> [BRIEF] Find out how many lines of the material contain the string "сайтов" and give only that figure.

Content starts

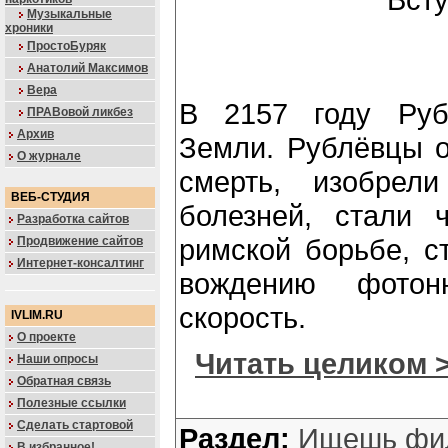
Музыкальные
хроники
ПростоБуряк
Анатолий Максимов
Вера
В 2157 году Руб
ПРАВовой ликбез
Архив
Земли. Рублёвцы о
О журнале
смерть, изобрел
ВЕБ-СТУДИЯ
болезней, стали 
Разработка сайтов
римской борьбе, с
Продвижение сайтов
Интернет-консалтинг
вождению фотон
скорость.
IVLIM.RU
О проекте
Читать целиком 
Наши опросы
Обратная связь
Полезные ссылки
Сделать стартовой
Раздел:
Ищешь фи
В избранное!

Content ends
Content starts

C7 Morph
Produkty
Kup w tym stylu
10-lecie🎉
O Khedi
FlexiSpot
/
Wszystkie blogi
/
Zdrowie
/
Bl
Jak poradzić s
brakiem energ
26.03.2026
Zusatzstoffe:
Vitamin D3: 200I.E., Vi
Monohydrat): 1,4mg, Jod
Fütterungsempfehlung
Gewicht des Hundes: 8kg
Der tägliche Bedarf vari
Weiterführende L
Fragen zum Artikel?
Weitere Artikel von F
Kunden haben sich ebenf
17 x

Content ends

> [WRITTEN RESPONSE] 2